Comment être un hétérosexuel pur jus qui aime une jolie Amandine quand sa famille (enfin sa mère) a toujours voulu que l’on soit une fille, enfin quand on imagine que sa famille (enfin sa mère) a toujours voulu que l’on soit une fille, donc passablement efféminé, donc aimant Sisi, donc nul en sport, donc forcément de la jaquette (alors qu’en fait, non) ? Transposant, en images qui bougent pour de vrai, son spectacle autobiographique de 2008, Guillaume Gallienne revisite les affres de sa jeunesse sexuellement tourmentée dans une comédie sincère, certes drôle, mais bien loin des grands éclats de rire promis par toute une presse en étrange pâmoison et (sur)vendus depuis Cannes avec gros buzz à la clé pour faire mousser la mousse. Clairement on ne se tord pas ; on fait risette. Nuance.

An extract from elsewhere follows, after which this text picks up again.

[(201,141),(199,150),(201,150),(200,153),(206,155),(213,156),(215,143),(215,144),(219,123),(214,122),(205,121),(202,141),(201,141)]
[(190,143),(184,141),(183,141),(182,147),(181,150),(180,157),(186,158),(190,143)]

Mylène Gautier l’a pourtant ahané à l’époque : "Puisqu’il faut choisir, à mots doux je peux le dire, sans contrefaçon, je suis un garçon". C’est quoi qu’il a pas compris là-dedans, Gallienne ? En fait, le malentendu viendrait plutôt de sa mère, et quelle mère ! Gallienne excelle et s’amuse dans le rôle de cette über mater (on pourrait quasi dire, en étant grandement malintentionné, que le film ne vaut que pour elle, que pour ça), mère grande gueule, mère exigeante, mère piquante, féroce et terriblement humaine à la fois. Une espèce de Cruella / Anna Wintour / Marquise de Merteuil qui aime trop son mouflet pour lui balancer la vérité (non mon fils, tu n’es pas une pédale) et pouvoir le garder rien que pour elle dans ses stricts jupons (pas de rivales à l’horizon, c’est bien pratique).

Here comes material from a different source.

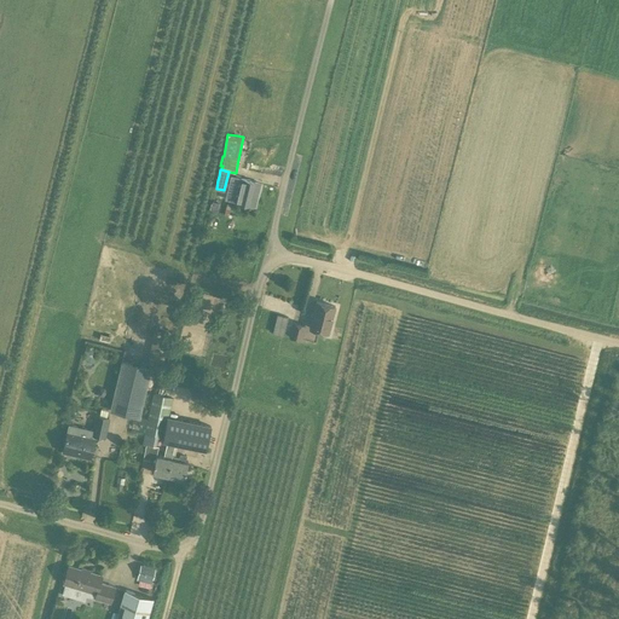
[(233,177),(227,200),(235,202),(255,207),(261,184),(241,178),(233,177)]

Le reste importe peu finalement, ne serait que méprisables broutilles : mise en scène brouillonne, quelques clichés, quelques effets et quelques coups réussis pour faire croire que ce n’est pas que du théâtre filmé, un final un peu trop tire-larmes sur fond de petites notes de piano, un humour léger, un peu facile parfois, un peu caricatural même (les scènes à l’armée), voire très lourd (celles à la cure thermale). Le film de Gallienne verse davantage dans la gaudriole style Pédale douce que dans l’ironie sensass à La confusion des genres. C’est un coming out qui nous l’a fait à l’envers et où la question identitaire, entre narcissisme, double jeu et filiation artistique, se pose là sans mordant ni pertinence pour faire poiler bobos et beaufs dans un même élan populaire.